Calling witnesses liars results in contempt citation

30 03 2007

Defense attorney Jonathan K. Katz testified that he didn’t mean to ignore a trial judge’s admonition against calling witnesses “liars.” He was just so tired and stressed at the end of a 3 1/2-hour closing argument after eight days of testimony in a federal drug trial that he simply forgot the judge’s reprimand.

U.S. District Judge James P. Jones didn’t buy it.

Jones noted that his Western District colleague, Norman K. Moon, had told during the trial Katz not to use the term again to disparage witnesses after Katz had done so at least 30 times.

Katz refrained until the end of his argument, when he compared himself to Toto in The Wizard of Oz.

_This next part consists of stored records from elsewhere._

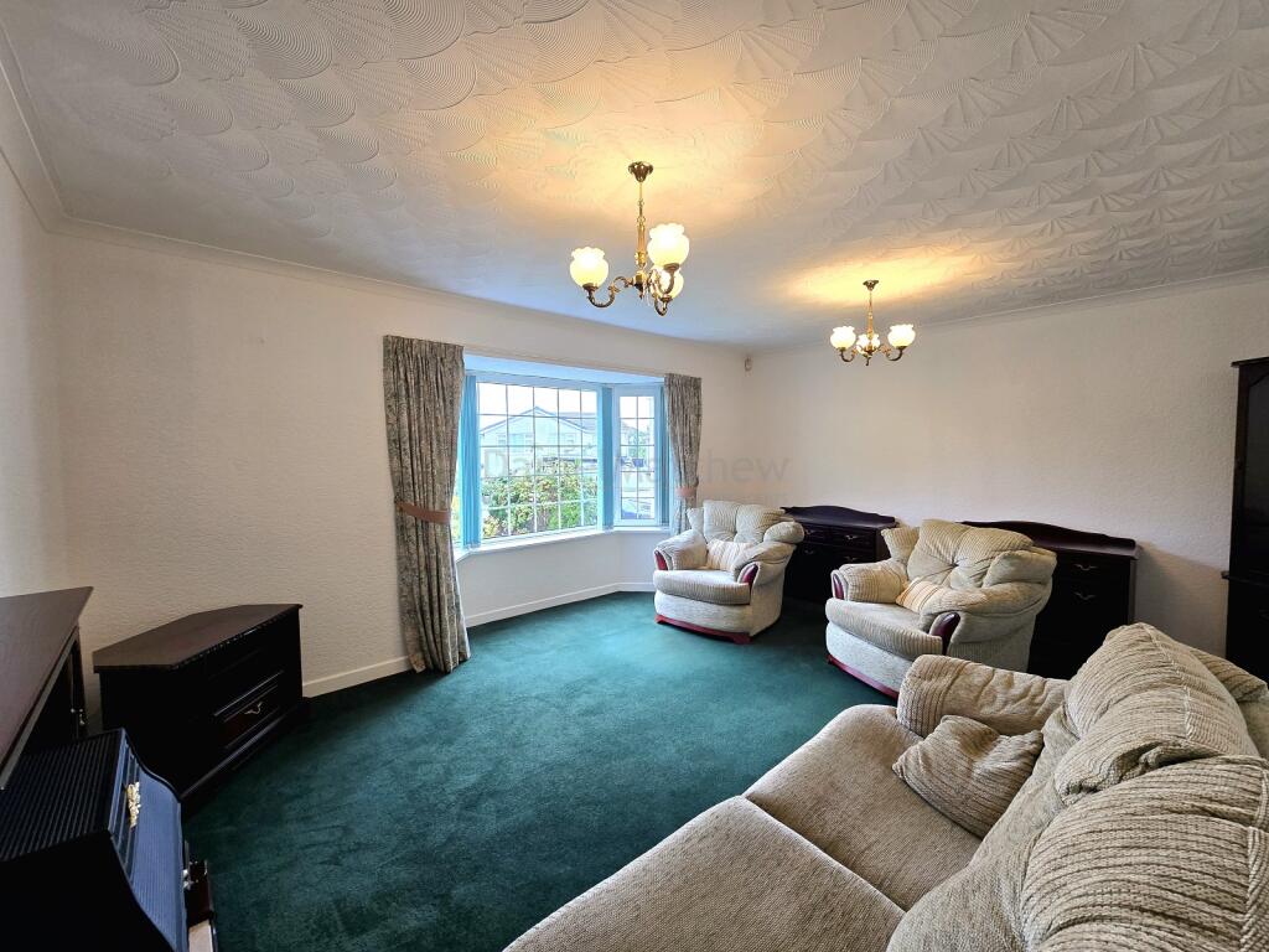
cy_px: 476
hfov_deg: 106.2
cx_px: 634
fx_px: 477
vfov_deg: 89.9
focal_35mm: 13
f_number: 2.2
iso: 64
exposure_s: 1/50
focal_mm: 2.2
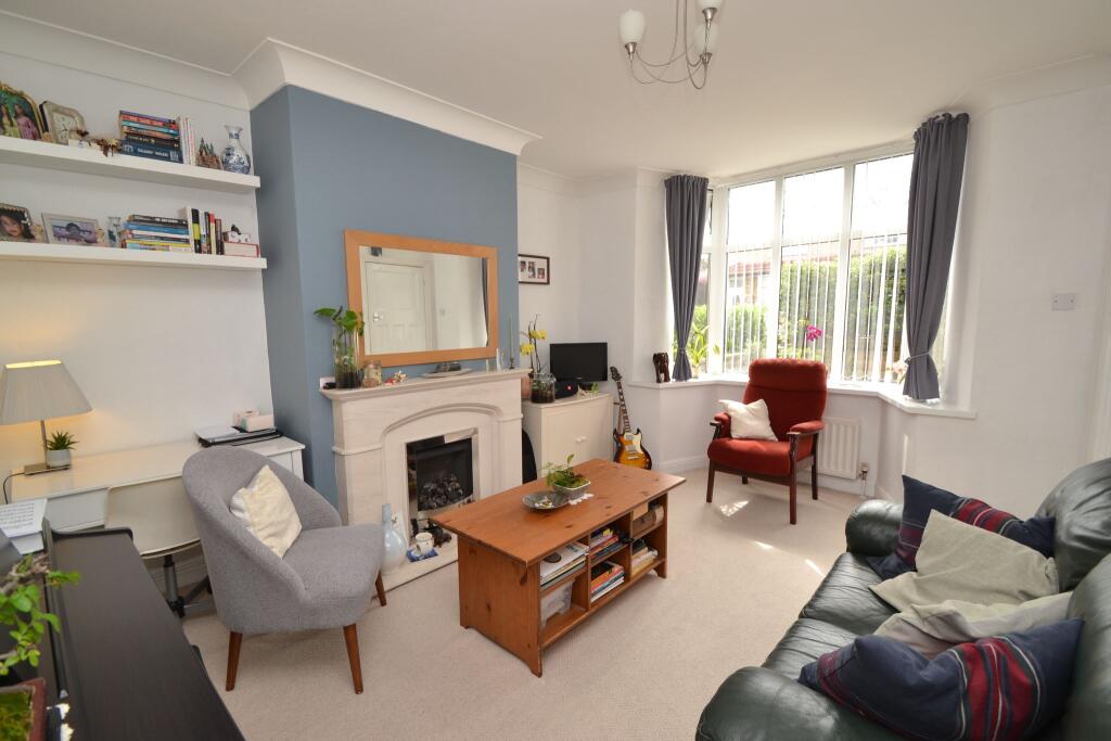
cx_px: 556
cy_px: 370
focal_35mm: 15
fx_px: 463
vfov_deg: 77.3
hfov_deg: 100.4
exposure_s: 1/125
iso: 250
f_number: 5.6
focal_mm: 10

He had exposed the falsehoods of the government’s witnesses just as the dog had pulled aside the curtain to show the true nature of the wizard, he said. He then yelled loudly and dramatically, “No good liars.”

Moon directed Katz, who is licensed in Virginia and practices out of Silver Spring, Md., to show why he shouldn’t be found in contempt. Jones presided over the show cause hearing after Moon recused himself.

The use of the closing phrase followed a careful and thoughtful analogy to the movie in a normal tone of voice and—notwithstanding Katz’s protestations to the contrary—was “a calculated theatrical stunt on his part,” Jones concluded in In re: Jonathan L. Katz. He ordered Katz to pay a $2,500 fine.